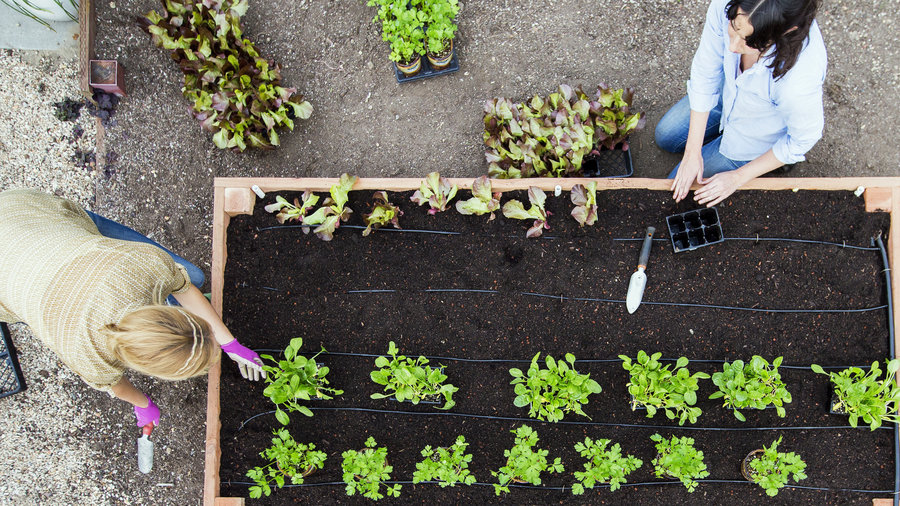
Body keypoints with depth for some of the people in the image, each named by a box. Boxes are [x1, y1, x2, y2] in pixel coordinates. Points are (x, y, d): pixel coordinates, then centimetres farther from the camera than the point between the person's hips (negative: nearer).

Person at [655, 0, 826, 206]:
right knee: (665, 137, 23)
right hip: (729, 92, 6)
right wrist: (693, 151, -15)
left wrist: (738, 178, -16)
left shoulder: (800, 78, -46)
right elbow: (705, 72, -19)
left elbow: (804, 139, -24)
#####
_Work instructions:_
Go through the material and copy each line that contains "left".

_Solution for this task:_
left wrist: (738, 178, -16)
left shoulder: (800, 78, -46)
left elbow: (804, 139, -24)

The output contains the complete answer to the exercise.